▶ Material provided:
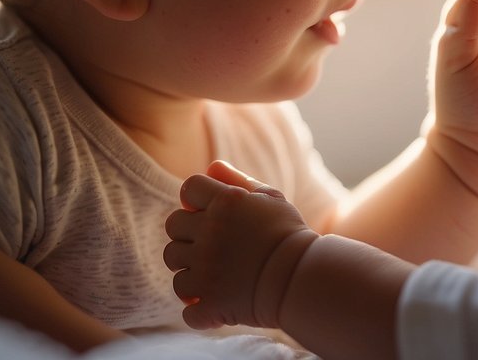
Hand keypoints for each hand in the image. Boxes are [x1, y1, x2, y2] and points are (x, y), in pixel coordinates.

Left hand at [164, 161, 318, 330]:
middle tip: (209, 247)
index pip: (189, 188)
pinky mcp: (210, 303)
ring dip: (191, 272)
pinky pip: (188, 310)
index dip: (194, 199)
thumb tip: (212, 166)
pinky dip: (200, 311)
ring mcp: (207, 270)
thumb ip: (238, 181)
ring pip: (175, 268)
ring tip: (214, 277)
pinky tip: (217, 306)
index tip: (206, 212)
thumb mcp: (270, 198)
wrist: (304, 277)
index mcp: (226, 202)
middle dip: (187, 235)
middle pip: (173, 226)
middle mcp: (210, 233)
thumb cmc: (288, 235)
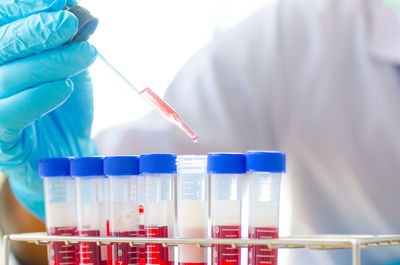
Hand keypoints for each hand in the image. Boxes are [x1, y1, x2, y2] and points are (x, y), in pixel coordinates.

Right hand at [0, 0, 97, 219]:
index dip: (27, 9)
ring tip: (86, 53)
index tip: (61, 0)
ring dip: (49, 62)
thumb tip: (77, 10)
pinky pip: (9, 114)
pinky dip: (37, 98)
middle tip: (68, 22)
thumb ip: (69, 42)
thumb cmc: (66, 105)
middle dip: (36, 30)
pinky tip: (65, 87)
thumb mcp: (71, 67)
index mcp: (5, 56)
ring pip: (7, 77)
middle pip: (2, 45)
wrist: (69, 148)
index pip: (4, 24)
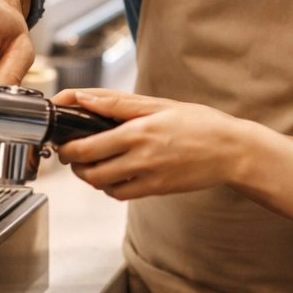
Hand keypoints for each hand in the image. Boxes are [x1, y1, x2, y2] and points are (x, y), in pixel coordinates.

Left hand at [53, 89, 257, 199]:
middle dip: (72, 161)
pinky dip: (109, 186)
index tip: (61, 137)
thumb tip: (83, 98)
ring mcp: (147, 177)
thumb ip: (117, 104)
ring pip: (101, 184)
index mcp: (138, 131)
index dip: (66, 144)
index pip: (86, 145)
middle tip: (70, 151)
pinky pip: (120, 194)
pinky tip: (114, 172)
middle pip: (88, 168)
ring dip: (89, 174)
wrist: (230, 151)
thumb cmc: (198, 122)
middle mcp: (140, 157)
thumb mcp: (158, 104)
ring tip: (92, 161)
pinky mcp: (155, 190)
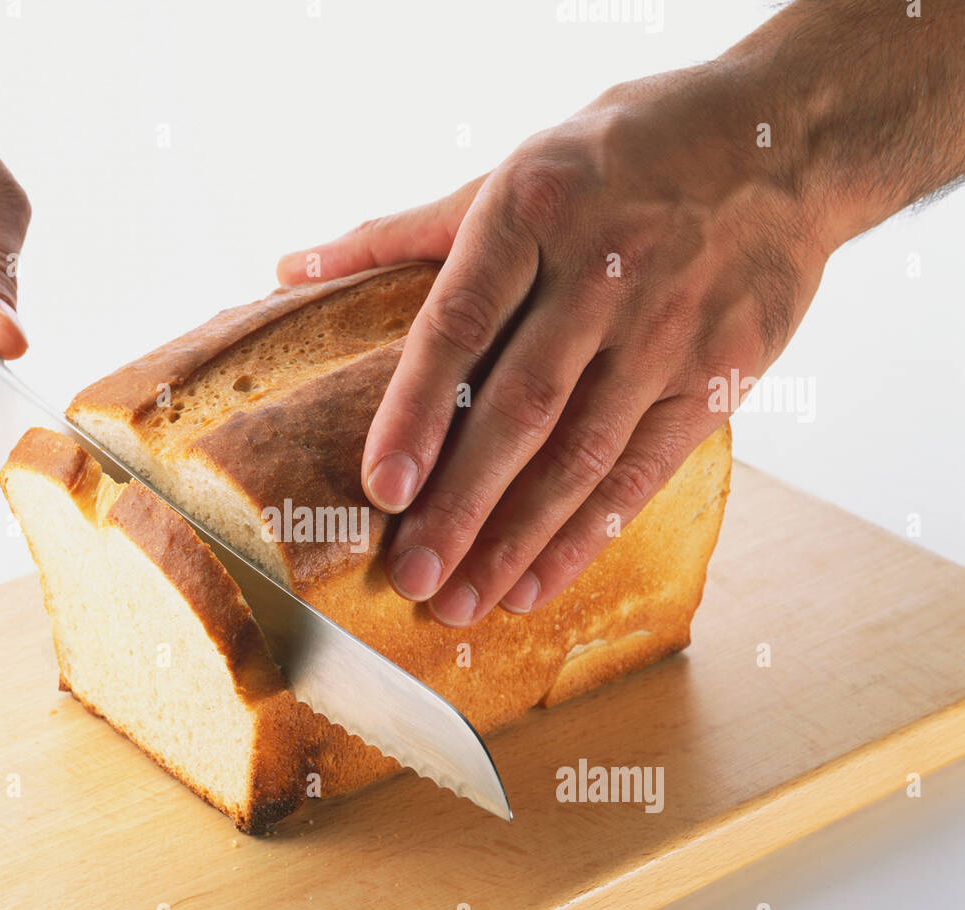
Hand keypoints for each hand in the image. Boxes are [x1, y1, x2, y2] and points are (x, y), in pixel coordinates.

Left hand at [278, 66, 830, 623]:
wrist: (783, 140)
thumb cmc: (624, 154)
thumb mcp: (515, 168)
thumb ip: (404, 231)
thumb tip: (292, 268)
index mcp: (533, 209)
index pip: (460, 324)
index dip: (417, 411)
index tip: (382, 487)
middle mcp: (602, 271)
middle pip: (520, 408)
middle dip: (462, 505)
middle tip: (413, 578)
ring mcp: (666, 328)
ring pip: (581, 454)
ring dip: (516, 539)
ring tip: (463, 603)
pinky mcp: (717, 373)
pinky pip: (643, 470)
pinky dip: (586, 535)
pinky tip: (538, 585)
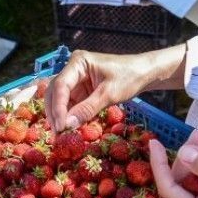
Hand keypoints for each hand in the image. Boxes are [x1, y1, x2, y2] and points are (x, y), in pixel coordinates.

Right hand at [45, 45, 186, 131]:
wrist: (143, 73)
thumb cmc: (129, 77)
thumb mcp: (109, 94)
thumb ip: (87, 109)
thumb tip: (68, 125)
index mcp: (78, 62)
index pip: (61, 85)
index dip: (58, 107)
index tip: (60, 126)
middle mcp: (73, 69)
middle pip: (55, 92)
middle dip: (55, 113)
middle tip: (56, 134)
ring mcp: (76, 80)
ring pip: (60, 99)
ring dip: (59, 116)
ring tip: (60, 135)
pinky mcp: (81, 90)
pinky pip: (70, 104)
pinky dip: (69, 116)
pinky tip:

▶ Brief: If "Left" is in a line of the listing above, count that line; give the final number and nothing more.

▶ Exercise solution: 3